----- Supplied text

After two successful games in the series, Sonic the Hedgehog became a pop culture phenomenon in the early 1990’s. To capitalize on the success, Sega released Sonic the Hedgehog 3 on what was dubbed as “Hedgehog Day”, which happened on Groundhog Day of 1994. Sonic the Hedgehog 3 introduced a save feature, a new character, new ways to get into special stages, bonus stages through checkpoint lamp posts, and new power ups. There are greater distinction of levels per zone (including the music), as well as differentiation of characters in regards to their skill (such as Tails being able to fly or swim). While Sonic 1 and 2 had in game cutscenes, it was fleshed out more in Sonic the Hedgehog 3 & Knuckles to show what’s going to happen next. The game’s reception was a lot more critically acclaimed in comparison to its predecessors in spite of the fact that Sonic 3 and Sonic and Knuckles were released separately within a span of eight months.

Super Metroid – SNES (1994)

The original Metroid introduced exploration in a side-scrolling adventure game in a non-linear world. Metroid II introduced save points, which eliminated the need for passwords. Both of those games were popular in their own rights, and were both well received; granted, Metroid II wasn’t as well received as the first one, but was still popular enough. When Super Metroid was released, it introduced many new elements to the series, such as a map, more expansive areas, eight-way directional shooting, and new weapon and item upgrades. It is exponentially better than the original Metroid, and has done a lot more than what the original Metroid has offered. There have been many other Metroid games that came afterwards, but none of them have reached the same critical acclaim that Super Metroid had, although Metroid Prime came close to it. Since Super Metroid is held to a high standard, every Metroid game that came after it would always be judged in comparison.

Super Mario 64 – N64 (1996)/Super Mario Galaxy 2 – Wii (2010)

After many years of 2D Mario platformers, with the last ones being Super Mario World and Yoshi’s Island on Super Nintendo, and Super Mario Land 2: Six Golden Coins for Game Boy, the next step was to bring Mario into a new world: The Third Dimension. The goal was to bring Mario into a 3D World where he can explore new areas like never before, and Super Mario 64 accomplished that. While the Nintendo 64 was not as successful as the Sony Playstation, Super Mario 64 was very popular, and to this day, is still highly regarded as one of, if not, the best platformers of all time. Super Mario Sunshine tried to capitalize on it with more expansive worlds, and a new mechanic, the F.L.U.D.D., specifically made for this game. Unfortunately, it didn’t reach the same critical and commercial success that Super Mario 64 had.

----------

§ Questions:
#1 From the article on classic video game sequels, copy word for word the passage starting at "After many years" and ending at "Mario 64 had.".
#2 According to the article on classic video game sequels, which new elements did Super Metroid bring to the series? List every one.
#3 Continue the article on classic video game sequels from its last sentence.
The listing has no part in any of this work.

----- Study material

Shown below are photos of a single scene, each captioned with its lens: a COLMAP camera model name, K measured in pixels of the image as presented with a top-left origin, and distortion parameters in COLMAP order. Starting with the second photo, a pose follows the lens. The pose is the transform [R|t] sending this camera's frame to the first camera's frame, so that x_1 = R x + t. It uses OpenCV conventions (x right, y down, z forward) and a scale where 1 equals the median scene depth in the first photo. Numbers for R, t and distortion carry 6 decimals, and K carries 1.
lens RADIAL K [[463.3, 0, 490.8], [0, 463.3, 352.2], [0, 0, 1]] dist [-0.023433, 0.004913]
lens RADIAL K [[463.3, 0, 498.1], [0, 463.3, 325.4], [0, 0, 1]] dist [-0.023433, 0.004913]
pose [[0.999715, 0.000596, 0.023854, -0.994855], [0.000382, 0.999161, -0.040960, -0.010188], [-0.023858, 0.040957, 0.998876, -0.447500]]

----------
----- Study material

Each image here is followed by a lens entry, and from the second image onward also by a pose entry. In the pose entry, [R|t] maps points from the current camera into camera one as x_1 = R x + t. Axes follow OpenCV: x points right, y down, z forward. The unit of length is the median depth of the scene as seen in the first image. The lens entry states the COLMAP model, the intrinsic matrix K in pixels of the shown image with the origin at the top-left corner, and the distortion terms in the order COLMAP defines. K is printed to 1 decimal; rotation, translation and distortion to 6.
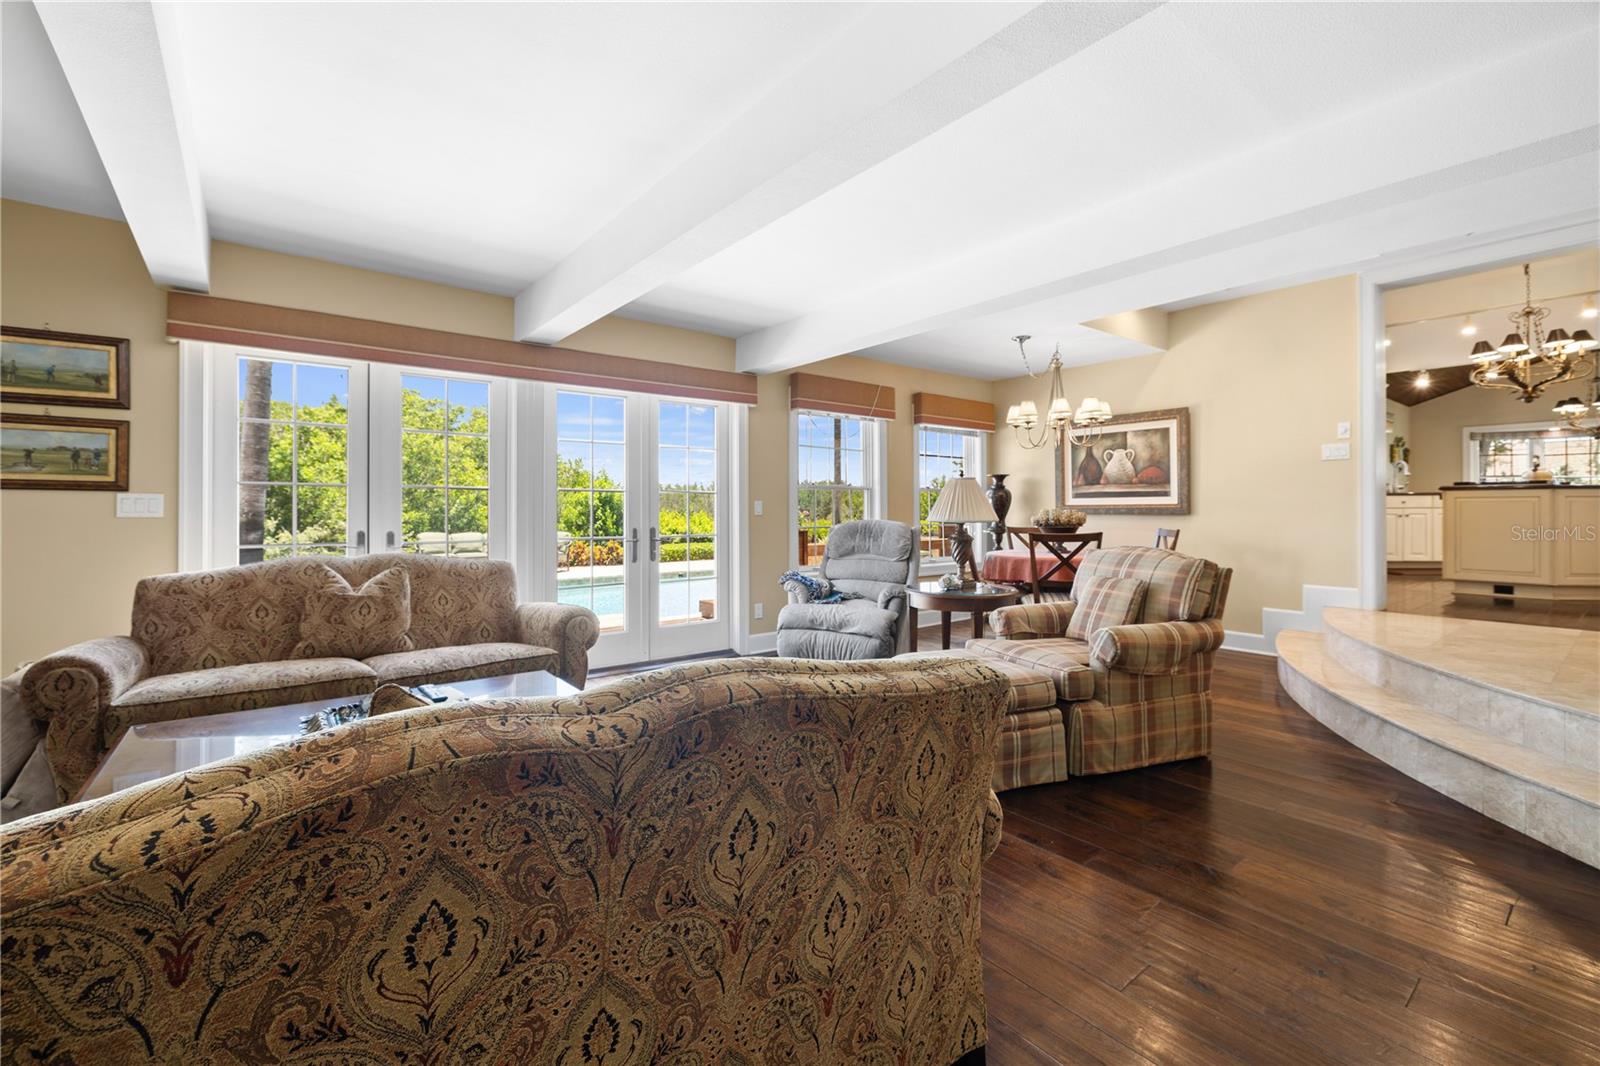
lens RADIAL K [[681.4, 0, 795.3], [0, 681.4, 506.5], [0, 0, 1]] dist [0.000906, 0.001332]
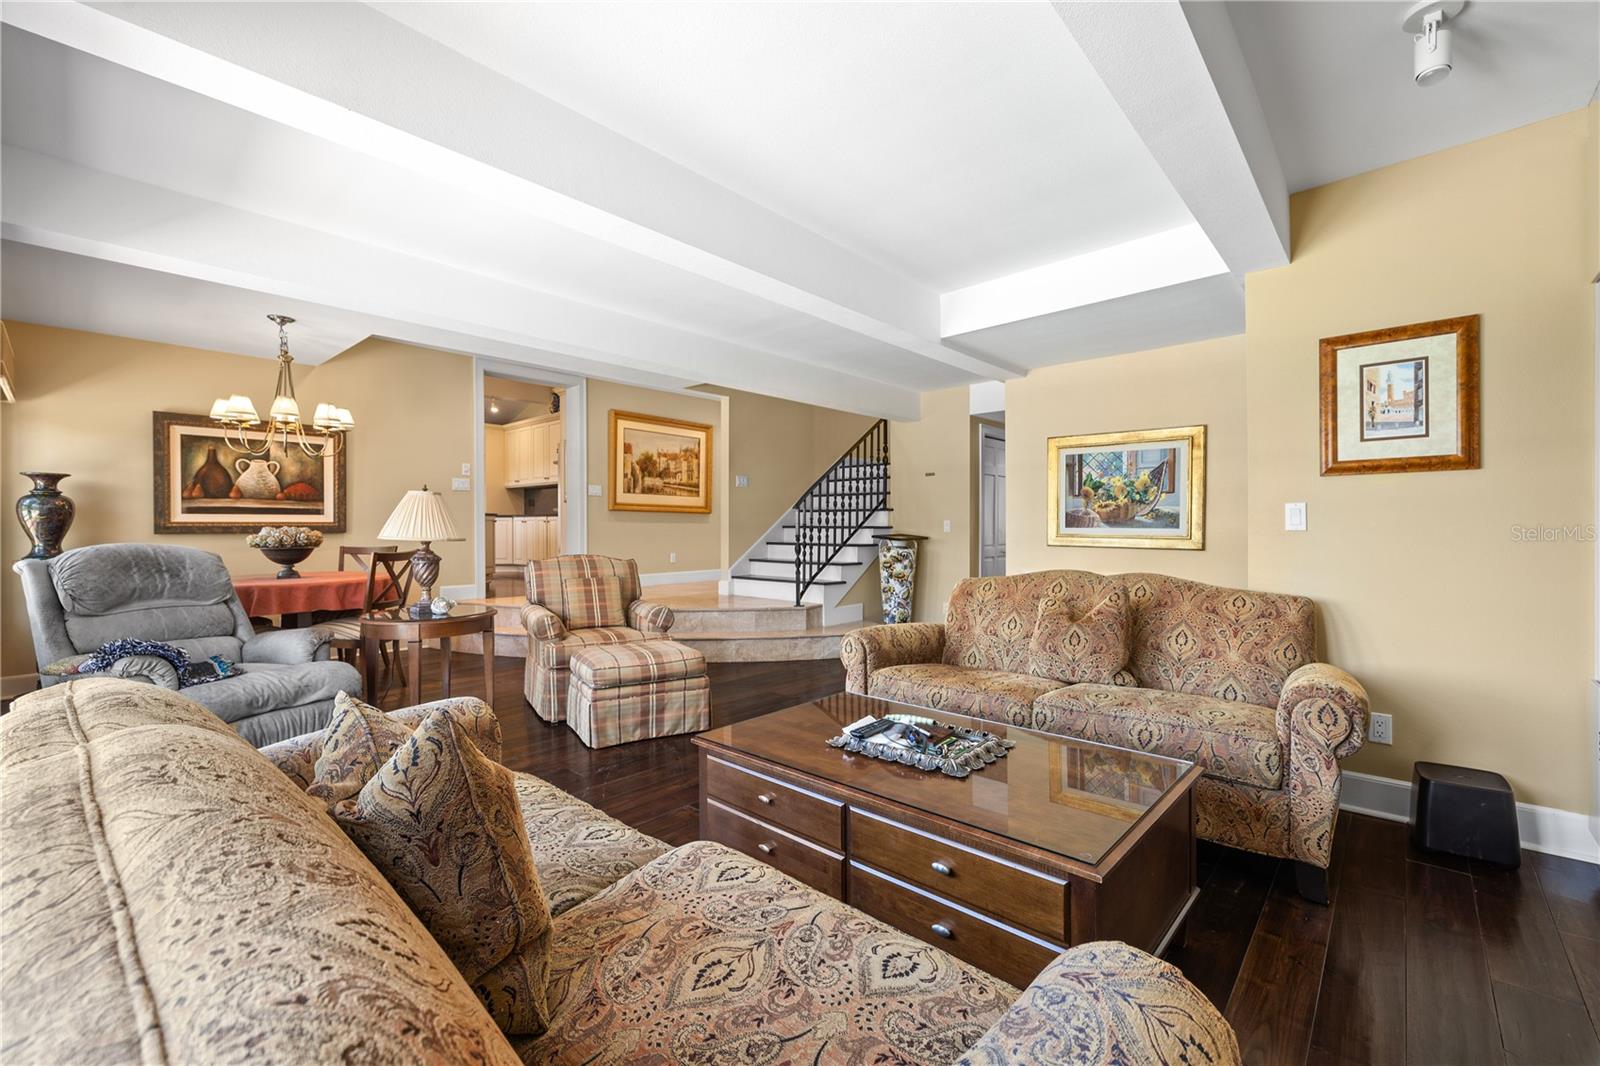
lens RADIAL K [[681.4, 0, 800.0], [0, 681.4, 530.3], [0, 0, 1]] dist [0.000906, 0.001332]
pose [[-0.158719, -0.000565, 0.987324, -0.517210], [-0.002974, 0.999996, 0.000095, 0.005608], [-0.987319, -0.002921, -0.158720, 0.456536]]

----------
----- Study material

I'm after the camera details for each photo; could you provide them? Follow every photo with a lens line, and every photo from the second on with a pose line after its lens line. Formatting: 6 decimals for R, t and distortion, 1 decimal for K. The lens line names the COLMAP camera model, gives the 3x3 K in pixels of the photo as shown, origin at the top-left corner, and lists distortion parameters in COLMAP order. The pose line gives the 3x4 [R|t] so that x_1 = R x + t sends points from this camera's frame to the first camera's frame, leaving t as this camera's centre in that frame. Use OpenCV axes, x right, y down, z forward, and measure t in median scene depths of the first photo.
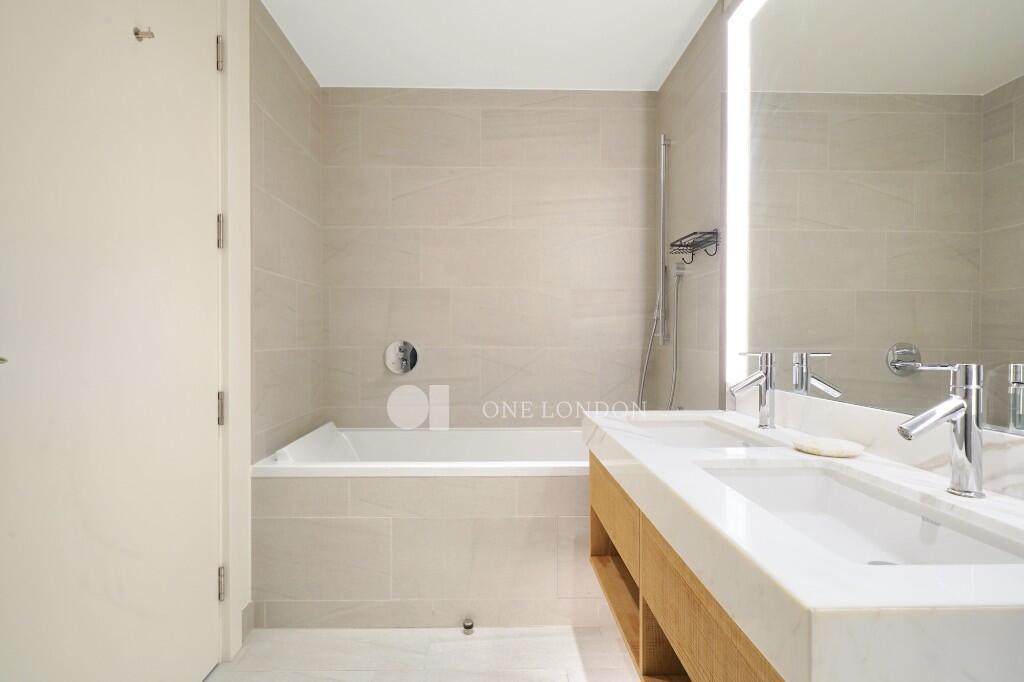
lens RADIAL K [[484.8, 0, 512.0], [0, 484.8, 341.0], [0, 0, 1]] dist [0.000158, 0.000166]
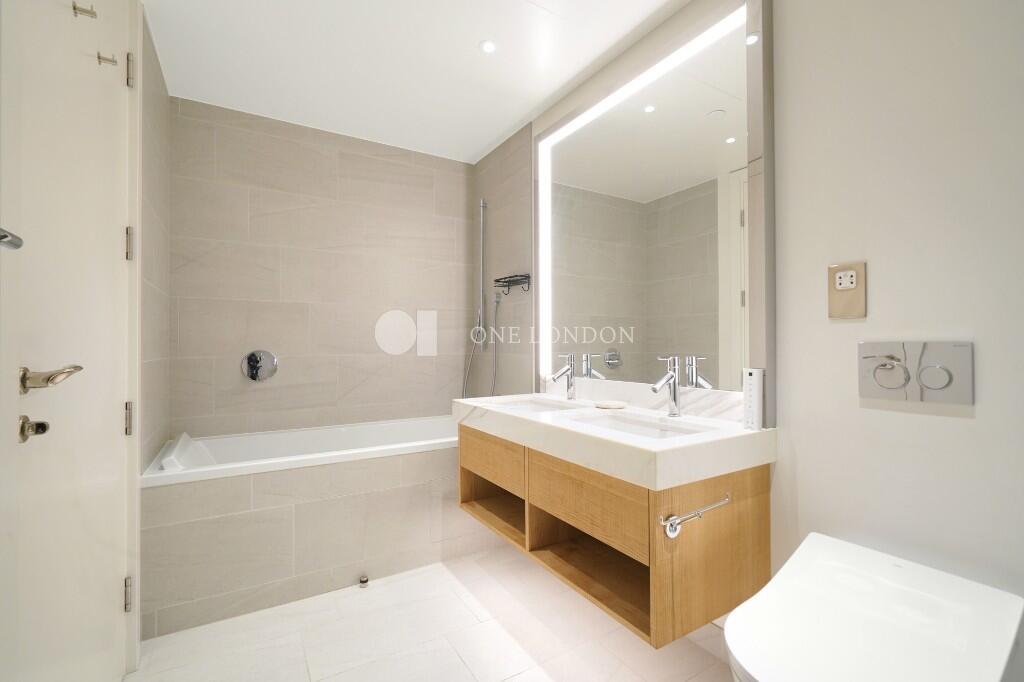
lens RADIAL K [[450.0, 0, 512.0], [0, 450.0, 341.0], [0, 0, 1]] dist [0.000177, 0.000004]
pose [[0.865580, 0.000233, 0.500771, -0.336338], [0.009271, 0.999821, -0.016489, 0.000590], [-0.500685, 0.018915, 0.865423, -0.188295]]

----------

§ Task responses:
#1
After many years of 2D Mario platformers, with the last ones being Super Mario World and Yoshi’s Island on Super Nintendo, and Super Mario Land 2: Six Golden Coins for Game Boy, the next step was to bring Mario into a new world: The Third Dimension. The goal was to bring Mario into a 3D World where he can explore new areas like never before, and Super Mario 64 accomplished that. While the Nintendo 64 was not as successful as the Sony Playstation, Super Mario 64 was very popular, and to this day, is still highly regarded as one of, if not, the best platformers of all time. Super Mario Sunshine tried to capitalize on it with more expansive worlds, and a new mechanic, the F.L.U.D.D., specifically made for this game. Unfortunately, it didn’t reach the same critical and commercial success that Super Mario 64 had.

#2
a map
more expansive areas
eight-way directional shooting
new weapon and item upgrades

#3
Super Mario Galaxy changed things up, and Super Mario Galaxy 2 takes it into another level. The gameplay is similar to the original Super Mario Galaxy, where it has a new physics engine, which allows each and every celestial object to have its own gravitational force, which lets players circumnavigate rounded or irregular planetoids, walking upside down, or sideways, for a matter of giving the game a feel of going through galaxies. There are new unique stages with excellent level design, as well as a new Hub World, the Starship Mario. You collect 120 Power Stars, 120 Green Stars, and 2 special Power Stars, bringing it up to a total of 242 Stars. The game received critical praise that matches Super Mario Galaxy, with many of the critics citing that this game is better than the original. There have been debates on the Galaxy games (specifically Galaxy 2) and 64 as to which is the best in the 3D Mario series, and with Super Mario 3D World out now, only time will tell if it will match or surpass the praise of these games.

Final Fantasy VII – PS1 (1997)

While past Final Fantasy games were popular amongst dedicated gamers, Final Fantasy VII was the first Japanese RPG to have a mainstream presence in the western market. The gameplay hasn’t changed much from the previous Final Fantasy games, but it was the first game in the series in 3D. The pre-rendered backgrounds and the breathtaking FMV cutscenes wowed people to the point that an entire market opened up to JRPG’s. Final Fantasy VII for many gamers was an introduction to Japanese RPG’s, and the story was a lot more complex than what gamers had seen, and was a one of the first console based games to have more openly adult themes in western markets.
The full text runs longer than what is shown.